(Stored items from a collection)
-*-*-

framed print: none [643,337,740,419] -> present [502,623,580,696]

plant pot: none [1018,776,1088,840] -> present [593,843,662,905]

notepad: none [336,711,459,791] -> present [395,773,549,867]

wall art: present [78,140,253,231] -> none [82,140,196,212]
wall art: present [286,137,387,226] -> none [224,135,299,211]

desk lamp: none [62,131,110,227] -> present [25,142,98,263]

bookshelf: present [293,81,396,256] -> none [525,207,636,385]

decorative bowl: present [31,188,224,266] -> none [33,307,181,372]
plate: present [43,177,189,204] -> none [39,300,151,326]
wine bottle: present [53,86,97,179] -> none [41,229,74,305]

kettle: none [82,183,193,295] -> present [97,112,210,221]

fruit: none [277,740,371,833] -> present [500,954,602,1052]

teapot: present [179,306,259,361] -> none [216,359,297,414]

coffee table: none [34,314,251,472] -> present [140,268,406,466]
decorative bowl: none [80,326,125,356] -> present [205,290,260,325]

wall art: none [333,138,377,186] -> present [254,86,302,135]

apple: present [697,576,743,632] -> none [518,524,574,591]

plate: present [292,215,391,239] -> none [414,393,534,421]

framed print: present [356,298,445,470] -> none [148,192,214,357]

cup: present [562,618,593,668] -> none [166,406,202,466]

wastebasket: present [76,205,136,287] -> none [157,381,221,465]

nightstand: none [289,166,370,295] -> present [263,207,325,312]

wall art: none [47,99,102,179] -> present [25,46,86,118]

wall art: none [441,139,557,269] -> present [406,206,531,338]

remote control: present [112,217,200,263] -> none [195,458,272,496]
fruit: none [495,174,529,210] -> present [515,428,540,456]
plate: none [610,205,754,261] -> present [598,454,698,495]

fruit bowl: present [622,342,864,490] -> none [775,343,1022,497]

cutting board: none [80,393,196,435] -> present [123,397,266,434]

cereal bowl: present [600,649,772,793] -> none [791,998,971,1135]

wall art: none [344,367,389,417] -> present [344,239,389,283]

-*-*-

Directions for this task: Would you please write the entries out again in full, exactly as given?

Task response:
framed print: none [643,337,740,419] -> present [502,623,580,696]

plant pot: none [1018,776,1088,840] -> present [593,843,662,905]

notepad: none [336,711,459,791] -> present [395,773,549,867]

wall art: present [78,140,253,231] -> none [82,140,196,212]
wall art: present [286,137,387,226] -> none [224,135,299,211]

desk lamp: none [62,131,110,227] -> present [25,142,98,263]

bookshelf: present [293,81,396,256] -> none [525,207,636,385]

decorative bowl: present [31,188,224,266] -> none [33,307,181,372]
plate: present [43,177,189,204] -> none [39,300,151,326]
wine bottle: present [53,86,97,179] -> none [41,229,74,305]

kettle: none [82,183,193,295] -> present [97,112,210,221]

fruit: none [277,740,371,833] -> present [500,954,602,1052]

teapot: present [179,306,259,361] -> none [216,359,297,414]

coffee table: none [34,314,251,472] -> present [140,268,406,466]
decorative bowl: none [80,326,125,356] -> present [205,290,260,325]

wall art: none [333,138,377,186] -> present [254,86,302,135]

apple: present [697,576,743,632] -> none [518,524,574,591]

plate: present [292,215,391,239] -> none [414,393,534,421]

framed print: present [356,298,445,470] -> none [148,192,214,357]

cup: present [562,618,593,668] -> none [166,406,202,466]

wastebasket: present [76,205,136,287] -> none [157,381,221,465]

nightstand: none [289,166,370,295] -> present [263,207,325,312]

wall art: none [47,99,102,179] -> present [25,46,86,118]

wall art: none [441,139,557,269] -> present [406,206,531,338]

remote control: present [112,217,200,263] -> none [195,458,272,496]
fruit: none [495,174,529,210] -> present [515,428,540,456]
plate: none [610,205,754,261] -> present [598,454,698,495]

fruit bowl: present [622,342,864,490] -> none [775,343,1022,497]

cutting board: none [80,393,196,435] -> present [123,397,266,434]

cereal bowl: present [600,649,772,793] -> none [791,998,971,1135]

wall art: none [344,367,389,417] -> present [344,239,389,283]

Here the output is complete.